*** Records for the task ***

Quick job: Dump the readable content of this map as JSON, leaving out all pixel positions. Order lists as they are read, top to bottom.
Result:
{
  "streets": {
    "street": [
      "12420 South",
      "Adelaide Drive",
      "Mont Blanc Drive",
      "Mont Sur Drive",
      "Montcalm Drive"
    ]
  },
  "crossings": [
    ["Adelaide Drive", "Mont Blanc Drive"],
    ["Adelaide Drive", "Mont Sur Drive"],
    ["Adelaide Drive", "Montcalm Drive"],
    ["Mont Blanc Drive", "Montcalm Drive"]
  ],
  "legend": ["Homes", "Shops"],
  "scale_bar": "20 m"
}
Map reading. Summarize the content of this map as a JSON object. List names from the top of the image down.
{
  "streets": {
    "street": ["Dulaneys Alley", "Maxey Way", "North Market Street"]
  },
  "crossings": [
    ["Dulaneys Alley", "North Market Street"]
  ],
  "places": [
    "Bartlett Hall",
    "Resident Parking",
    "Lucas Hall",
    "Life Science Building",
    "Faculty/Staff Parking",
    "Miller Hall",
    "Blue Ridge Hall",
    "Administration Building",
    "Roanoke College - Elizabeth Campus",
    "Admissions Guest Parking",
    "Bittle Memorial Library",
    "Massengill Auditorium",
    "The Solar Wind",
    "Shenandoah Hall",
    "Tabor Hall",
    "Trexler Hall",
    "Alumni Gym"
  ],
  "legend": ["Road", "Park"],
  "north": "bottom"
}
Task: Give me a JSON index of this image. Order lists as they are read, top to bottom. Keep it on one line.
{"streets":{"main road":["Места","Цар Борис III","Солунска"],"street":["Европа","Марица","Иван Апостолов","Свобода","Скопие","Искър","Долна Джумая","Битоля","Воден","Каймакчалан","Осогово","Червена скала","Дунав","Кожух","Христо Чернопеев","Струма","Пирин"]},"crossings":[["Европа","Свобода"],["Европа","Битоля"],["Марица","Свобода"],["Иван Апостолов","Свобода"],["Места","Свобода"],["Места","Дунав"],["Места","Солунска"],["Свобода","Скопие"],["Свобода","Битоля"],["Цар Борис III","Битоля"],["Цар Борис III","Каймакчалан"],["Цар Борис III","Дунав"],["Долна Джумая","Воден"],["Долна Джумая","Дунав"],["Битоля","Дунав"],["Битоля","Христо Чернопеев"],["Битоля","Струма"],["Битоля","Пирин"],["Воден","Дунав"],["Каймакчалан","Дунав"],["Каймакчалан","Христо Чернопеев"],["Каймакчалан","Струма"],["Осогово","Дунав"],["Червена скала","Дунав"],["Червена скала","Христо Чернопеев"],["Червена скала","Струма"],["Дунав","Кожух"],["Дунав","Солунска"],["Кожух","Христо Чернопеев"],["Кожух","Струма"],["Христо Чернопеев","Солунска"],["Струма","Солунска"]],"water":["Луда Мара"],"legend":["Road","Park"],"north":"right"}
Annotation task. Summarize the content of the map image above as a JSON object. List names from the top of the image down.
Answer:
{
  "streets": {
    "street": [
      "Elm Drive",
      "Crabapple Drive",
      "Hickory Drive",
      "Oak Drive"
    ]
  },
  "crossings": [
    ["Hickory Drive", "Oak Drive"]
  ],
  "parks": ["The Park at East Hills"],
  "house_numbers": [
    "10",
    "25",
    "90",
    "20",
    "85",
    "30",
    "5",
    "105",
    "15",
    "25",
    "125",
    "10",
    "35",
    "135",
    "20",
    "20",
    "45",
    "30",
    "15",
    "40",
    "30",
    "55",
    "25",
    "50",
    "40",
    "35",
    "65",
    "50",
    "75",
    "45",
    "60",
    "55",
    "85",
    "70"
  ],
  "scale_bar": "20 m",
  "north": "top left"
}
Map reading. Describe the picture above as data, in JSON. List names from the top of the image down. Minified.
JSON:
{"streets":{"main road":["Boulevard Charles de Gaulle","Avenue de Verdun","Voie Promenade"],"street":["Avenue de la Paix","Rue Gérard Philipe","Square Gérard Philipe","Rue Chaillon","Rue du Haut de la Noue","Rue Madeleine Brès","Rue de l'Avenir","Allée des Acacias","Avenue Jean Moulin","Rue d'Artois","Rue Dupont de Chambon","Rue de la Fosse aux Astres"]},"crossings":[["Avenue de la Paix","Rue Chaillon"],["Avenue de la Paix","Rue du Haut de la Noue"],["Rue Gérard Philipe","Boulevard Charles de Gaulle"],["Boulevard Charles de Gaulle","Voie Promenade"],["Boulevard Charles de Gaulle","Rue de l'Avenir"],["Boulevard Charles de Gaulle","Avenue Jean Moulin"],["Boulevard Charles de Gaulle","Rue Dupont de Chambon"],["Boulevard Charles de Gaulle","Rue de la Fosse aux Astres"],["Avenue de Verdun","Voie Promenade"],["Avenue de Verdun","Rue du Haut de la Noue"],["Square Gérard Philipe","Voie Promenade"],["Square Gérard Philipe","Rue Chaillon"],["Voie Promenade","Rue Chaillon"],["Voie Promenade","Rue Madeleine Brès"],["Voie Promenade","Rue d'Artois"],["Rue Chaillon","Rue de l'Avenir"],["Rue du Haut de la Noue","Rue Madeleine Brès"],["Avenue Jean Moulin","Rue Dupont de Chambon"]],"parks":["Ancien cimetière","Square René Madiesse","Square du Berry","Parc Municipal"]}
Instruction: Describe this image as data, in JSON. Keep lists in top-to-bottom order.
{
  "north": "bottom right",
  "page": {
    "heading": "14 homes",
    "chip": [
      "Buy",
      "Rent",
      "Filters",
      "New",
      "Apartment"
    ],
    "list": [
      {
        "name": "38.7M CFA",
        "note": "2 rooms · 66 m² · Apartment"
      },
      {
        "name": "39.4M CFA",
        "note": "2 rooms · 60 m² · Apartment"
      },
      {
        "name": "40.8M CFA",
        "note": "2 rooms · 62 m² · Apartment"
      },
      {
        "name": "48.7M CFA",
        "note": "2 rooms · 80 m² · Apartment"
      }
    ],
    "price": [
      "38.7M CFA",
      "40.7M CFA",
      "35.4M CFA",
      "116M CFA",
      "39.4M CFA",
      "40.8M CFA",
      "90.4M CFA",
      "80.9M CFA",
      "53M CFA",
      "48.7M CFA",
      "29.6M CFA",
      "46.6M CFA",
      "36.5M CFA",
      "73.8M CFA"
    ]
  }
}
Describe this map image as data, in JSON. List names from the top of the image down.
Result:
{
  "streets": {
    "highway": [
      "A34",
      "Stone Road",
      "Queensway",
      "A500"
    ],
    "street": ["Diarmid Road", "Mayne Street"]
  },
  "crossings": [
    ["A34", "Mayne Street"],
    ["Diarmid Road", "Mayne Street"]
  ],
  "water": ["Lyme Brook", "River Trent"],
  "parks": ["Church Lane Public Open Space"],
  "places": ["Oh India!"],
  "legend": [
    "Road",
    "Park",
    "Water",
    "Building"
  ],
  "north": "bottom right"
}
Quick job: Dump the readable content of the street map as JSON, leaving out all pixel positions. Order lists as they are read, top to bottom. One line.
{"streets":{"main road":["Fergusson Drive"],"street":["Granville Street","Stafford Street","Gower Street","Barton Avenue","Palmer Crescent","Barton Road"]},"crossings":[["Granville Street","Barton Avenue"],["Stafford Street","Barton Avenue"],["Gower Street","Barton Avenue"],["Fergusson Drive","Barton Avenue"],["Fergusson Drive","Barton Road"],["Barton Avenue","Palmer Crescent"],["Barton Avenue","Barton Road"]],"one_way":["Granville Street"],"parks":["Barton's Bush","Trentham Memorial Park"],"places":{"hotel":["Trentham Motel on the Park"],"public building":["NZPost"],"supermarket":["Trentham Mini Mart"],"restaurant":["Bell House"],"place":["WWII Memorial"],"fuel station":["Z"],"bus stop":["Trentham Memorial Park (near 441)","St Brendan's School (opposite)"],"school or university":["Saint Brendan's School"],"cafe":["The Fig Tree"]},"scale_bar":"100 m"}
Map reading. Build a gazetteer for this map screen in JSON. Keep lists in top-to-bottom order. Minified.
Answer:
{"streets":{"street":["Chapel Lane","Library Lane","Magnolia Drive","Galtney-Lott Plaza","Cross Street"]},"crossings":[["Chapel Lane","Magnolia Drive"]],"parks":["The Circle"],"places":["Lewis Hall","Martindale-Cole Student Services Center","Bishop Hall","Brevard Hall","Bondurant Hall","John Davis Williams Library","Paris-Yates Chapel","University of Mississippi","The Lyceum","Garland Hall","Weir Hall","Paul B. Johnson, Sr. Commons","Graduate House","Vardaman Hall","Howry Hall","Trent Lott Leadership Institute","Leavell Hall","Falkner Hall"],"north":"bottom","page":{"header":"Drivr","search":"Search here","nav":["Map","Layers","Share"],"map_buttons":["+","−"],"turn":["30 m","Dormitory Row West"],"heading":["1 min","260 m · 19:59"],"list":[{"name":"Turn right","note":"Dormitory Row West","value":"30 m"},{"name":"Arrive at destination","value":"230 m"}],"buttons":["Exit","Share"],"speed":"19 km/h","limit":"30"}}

*** End of Records for the task ***

Filter the entries and copy out every line with the word "lists".

Task result:
Quick job: Dump the readable content of this map as JSON, leaving out all pixel positions. Order lists as they are read, top to bottom.
Task: Give me a JSON index of this image. Order lists as they are read, top to bottom. Keep it on one line.
Instruction: Describe this image as data, in JSON. Keep lists in top-to-bottom order.
Quick job: Dump the readable content of the street map as JSON, leaving out all pixel positions. Order lists as they are read, top to bottom. One line.
Map reading. Build a gazetteer for this map screen in JSON. Keep lists in top-to-bottom order. Minified.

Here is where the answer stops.